How to Assemble an Awesome Vegetable Platter
A good vegetable platter is a staple of any finger-food based buffet, but how often do you hit a graduation party or a concert reception only to find the same old stale, sorry-looking, dried-out carrot sticks, celery sticks, cucumbers, and if you're lucky, bell pepper strips all sitting listlessly around a tub of store-bought Ranch dressing?
No wonder nobody likes to eat vegetables. Imagine instead, if you will, a world in which vegetable platters were actually made from fresh, seasonal vegetables. Crisp pink radishes frolicking through Elysian fields with bright green stalks of fresh-from-the-earth asparagus. Bitter endives make merry with sweet, vine-ripened cherry tomatoes under the vigilant but beneficent eyes of a baby zucchini. Baby romaine lettuce leaves shed their inhibitions, say "f*ck it," and dive bottoms first into the homemade dip, skinny dipping alongside the tender young heirloom carrots who were in the process of doing some very naughty things indeed.
Now is the time for you to upgrade your carrot-and-celery plate into a veritable orgy of hedonistic vegetal delights. All of this can be yours. All it takes is a trip to a good vegetable market, and just a bit of effort.
Tip #1: Get In The Right Frame of Mind.
Stop thinking of vegetable platters as the default table-space-taker-upper and start thinking of them as the centerpiece of a spring or summer buffet table. Once you start taking them seriously, then perhaps they will start taking you seriously as well.

→ **AVAILABLE RECORDS**:
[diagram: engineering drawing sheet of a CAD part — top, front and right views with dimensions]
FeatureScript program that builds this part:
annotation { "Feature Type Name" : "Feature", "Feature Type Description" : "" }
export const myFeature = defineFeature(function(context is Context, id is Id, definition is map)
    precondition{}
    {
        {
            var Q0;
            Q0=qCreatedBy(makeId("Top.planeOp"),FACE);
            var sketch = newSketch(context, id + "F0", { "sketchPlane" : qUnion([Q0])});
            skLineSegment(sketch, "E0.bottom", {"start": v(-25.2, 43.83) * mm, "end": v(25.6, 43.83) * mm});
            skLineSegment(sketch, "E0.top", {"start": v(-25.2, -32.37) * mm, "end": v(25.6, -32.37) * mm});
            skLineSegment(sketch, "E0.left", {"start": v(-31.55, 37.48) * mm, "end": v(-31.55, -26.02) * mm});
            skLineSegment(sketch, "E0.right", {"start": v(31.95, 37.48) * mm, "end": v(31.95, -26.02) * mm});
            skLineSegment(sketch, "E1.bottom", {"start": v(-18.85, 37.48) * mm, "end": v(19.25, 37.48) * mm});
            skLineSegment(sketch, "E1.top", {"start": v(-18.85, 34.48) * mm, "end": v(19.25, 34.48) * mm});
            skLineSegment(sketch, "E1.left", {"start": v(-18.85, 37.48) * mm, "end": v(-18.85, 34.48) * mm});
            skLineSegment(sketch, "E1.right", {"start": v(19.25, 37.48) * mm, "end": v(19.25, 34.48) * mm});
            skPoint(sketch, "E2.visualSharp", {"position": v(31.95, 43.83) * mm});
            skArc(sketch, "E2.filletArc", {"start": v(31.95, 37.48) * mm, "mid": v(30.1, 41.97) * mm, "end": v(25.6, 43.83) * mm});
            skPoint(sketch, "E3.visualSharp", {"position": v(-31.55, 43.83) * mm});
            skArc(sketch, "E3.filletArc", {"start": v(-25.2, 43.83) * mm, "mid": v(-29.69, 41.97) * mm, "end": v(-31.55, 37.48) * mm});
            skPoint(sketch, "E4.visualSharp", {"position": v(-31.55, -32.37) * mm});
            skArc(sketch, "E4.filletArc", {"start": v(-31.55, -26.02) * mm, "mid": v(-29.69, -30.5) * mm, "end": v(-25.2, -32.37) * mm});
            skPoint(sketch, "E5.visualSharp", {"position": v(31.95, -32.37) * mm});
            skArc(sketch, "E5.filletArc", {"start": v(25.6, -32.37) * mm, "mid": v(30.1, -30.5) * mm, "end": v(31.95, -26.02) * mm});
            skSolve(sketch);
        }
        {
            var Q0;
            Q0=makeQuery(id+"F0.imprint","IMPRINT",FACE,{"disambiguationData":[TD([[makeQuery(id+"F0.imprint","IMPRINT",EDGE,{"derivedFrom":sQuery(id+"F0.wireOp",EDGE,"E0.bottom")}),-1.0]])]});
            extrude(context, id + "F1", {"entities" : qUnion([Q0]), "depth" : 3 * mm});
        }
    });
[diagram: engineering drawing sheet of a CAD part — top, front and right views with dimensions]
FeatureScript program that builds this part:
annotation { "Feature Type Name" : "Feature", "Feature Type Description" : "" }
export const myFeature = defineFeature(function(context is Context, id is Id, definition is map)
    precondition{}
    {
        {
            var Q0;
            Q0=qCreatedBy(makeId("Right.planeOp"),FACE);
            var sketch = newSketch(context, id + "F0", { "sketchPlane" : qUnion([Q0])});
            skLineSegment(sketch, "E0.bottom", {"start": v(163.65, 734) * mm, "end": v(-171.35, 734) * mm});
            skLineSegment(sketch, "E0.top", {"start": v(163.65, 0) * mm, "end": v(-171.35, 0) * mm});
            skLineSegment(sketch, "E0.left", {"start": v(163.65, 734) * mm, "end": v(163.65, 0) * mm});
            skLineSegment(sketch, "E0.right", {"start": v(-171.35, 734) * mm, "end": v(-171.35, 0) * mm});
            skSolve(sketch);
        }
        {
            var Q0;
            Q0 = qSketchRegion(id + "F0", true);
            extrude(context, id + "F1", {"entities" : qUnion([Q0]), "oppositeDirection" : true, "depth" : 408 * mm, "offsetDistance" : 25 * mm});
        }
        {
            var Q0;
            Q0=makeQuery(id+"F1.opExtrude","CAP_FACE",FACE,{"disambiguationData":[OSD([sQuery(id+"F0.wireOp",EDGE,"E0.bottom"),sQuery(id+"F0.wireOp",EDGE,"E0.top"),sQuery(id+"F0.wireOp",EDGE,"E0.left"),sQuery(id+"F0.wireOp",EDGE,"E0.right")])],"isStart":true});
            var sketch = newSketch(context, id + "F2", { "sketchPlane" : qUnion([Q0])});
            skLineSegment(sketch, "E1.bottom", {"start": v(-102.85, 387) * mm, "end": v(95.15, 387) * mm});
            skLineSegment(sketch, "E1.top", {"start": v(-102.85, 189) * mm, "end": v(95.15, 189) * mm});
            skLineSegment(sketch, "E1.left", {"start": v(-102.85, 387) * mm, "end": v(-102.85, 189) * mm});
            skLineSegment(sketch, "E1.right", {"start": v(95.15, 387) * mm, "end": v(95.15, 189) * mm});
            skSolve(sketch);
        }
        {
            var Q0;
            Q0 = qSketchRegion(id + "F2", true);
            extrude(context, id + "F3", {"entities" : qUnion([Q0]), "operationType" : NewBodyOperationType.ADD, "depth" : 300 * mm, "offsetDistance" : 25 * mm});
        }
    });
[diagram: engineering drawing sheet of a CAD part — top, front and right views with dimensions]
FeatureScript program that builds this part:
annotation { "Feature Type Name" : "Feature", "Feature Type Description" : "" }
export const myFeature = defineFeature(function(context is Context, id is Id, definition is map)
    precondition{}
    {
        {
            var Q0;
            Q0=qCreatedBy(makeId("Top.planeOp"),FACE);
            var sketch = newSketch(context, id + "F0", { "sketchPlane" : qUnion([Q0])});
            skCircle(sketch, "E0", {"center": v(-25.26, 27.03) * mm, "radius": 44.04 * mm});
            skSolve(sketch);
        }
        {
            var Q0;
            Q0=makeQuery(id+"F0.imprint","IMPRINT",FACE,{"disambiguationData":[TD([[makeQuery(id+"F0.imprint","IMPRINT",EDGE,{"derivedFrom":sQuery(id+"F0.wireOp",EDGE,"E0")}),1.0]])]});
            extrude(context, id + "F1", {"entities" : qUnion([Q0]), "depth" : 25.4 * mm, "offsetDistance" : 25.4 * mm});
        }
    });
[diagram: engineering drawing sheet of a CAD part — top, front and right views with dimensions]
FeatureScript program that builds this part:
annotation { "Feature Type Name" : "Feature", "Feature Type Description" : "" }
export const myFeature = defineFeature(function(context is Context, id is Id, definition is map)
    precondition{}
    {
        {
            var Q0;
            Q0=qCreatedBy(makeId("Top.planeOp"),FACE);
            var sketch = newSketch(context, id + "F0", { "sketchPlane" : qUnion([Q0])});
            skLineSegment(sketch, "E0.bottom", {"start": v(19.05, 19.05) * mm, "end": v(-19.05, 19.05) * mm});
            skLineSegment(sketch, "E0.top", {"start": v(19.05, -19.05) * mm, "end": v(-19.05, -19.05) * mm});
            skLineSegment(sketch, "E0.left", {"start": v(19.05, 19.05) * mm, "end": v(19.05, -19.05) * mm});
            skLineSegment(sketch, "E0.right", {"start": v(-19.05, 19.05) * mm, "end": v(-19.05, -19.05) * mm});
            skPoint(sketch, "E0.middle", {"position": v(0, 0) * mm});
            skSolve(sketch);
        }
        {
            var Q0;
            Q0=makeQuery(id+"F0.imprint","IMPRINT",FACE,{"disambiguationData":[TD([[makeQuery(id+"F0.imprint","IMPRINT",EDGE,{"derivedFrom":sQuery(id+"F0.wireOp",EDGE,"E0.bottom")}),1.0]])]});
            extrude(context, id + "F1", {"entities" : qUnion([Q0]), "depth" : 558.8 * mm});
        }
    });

→ **WHAT THIS EXERCISE ASKS**:
1) Reproduce the passage of the vegetable platter article that begins with the words "Now is the time" and ends after the words "Frame of Mind.", swapping "vegetable market" for "farmers market".
2) Select and copy each line of the entries that contains the string "IMPRINT", treating uppercase and lowercase letters as distinct.
The entries are unrelated to the vegetable platter article.

→ **RESPONSES**:
1)
Now is the time for you to upgrade your carrot-and-celery plate into a veritable orgy of hedonistic vegetal delights. All of this can be yours. All it takes is a trip to a good farmers market, and just a bit of effort.
Tip #1: Get In The Right Frame of Mind.

2)
            Q0=makeQuery(id+"F0.imprint","IMPRINT",FACE,{"disambiguationData":[TD([[makeQuery(id+"F0.imprint","IMPRINT",EDGE,{"derivedFrom":sQuery(id+"F0.wireOp",EDGE,"E0.bottom")}),-1.0]])]});
            Q0=makeQuery(id+"F0.imprint","IMPRINT",FACE,{"disambiguationData":[TD([[makeQuery(id+"F0.imprint","IMPRINT",EDGE,{"derivedFrom":sQuery(id+"F0.wireOp",EDGE,"E0")}),1.0]])]});
            Q0=makeQuery(id+"F0.imprint","IMPRINT",FACE,{"disambiguationData":[TD([[makeQuery(id+"F0.imprint","IMPRINT",EDGE,{"derivedFrom":sQuery(id+"F0.wireOp",EDGE,"E0.bottom")}),1.0]])]});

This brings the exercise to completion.